• Exercise requirements: Locate every line in the data below that contains the word "with", and copy each of those lines.
(Information)
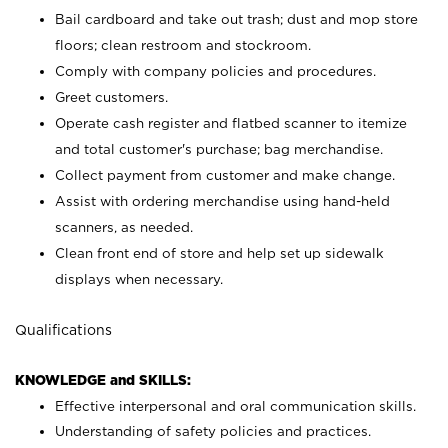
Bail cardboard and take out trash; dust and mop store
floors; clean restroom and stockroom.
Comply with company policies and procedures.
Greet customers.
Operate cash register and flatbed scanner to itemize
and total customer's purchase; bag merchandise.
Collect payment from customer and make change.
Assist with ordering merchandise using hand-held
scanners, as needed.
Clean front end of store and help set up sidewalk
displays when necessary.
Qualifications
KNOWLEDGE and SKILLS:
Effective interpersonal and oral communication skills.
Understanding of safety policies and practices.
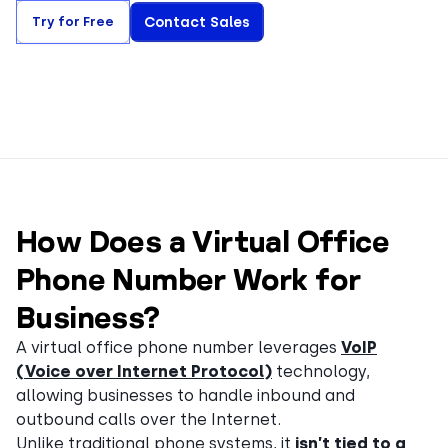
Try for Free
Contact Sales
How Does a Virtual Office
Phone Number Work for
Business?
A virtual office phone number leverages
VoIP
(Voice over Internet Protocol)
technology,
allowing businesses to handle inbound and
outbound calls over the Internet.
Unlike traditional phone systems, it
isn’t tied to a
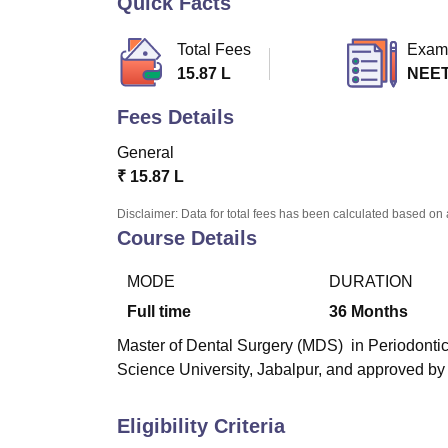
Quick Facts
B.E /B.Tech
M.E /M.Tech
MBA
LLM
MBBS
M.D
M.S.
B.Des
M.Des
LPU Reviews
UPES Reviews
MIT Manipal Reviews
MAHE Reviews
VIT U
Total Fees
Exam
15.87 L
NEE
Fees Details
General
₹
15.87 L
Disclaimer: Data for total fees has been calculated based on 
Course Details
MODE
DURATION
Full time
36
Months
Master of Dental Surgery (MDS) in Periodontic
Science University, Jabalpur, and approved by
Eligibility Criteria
(End Information)
(Information)
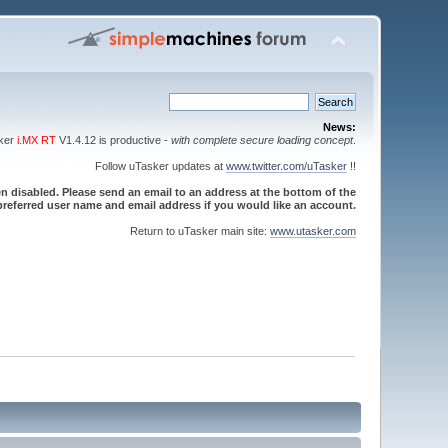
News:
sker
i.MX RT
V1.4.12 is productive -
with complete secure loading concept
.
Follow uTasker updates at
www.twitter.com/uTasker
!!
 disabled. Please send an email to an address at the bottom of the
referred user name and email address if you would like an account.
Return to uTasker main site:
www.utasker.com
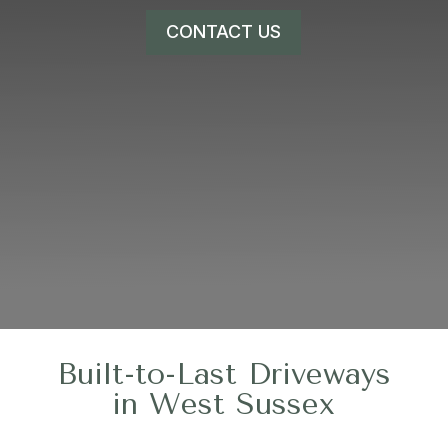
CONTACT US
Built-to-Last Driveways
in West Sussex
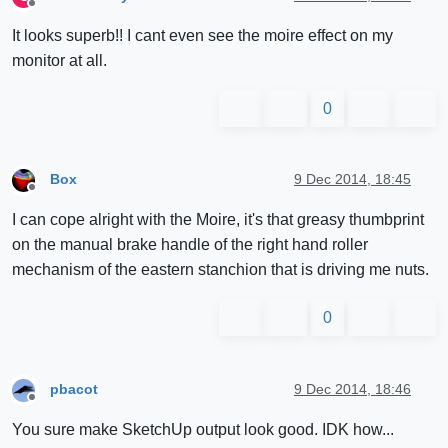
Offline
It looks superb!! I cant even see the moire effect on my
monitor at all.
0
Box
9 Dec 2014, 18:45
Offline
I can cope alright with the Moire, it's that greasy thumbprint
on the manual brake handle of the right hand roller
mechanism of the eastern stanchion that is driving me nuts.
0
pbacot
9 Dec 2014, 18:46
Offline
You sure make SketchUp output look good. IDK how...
(End Information)
• Exercise output:
Comply with company policies and procedures.
Assist with ordering merchandise using hand-held
with complete secure loading concept
I can cope alright with the Moire, it's that greasy thumbprint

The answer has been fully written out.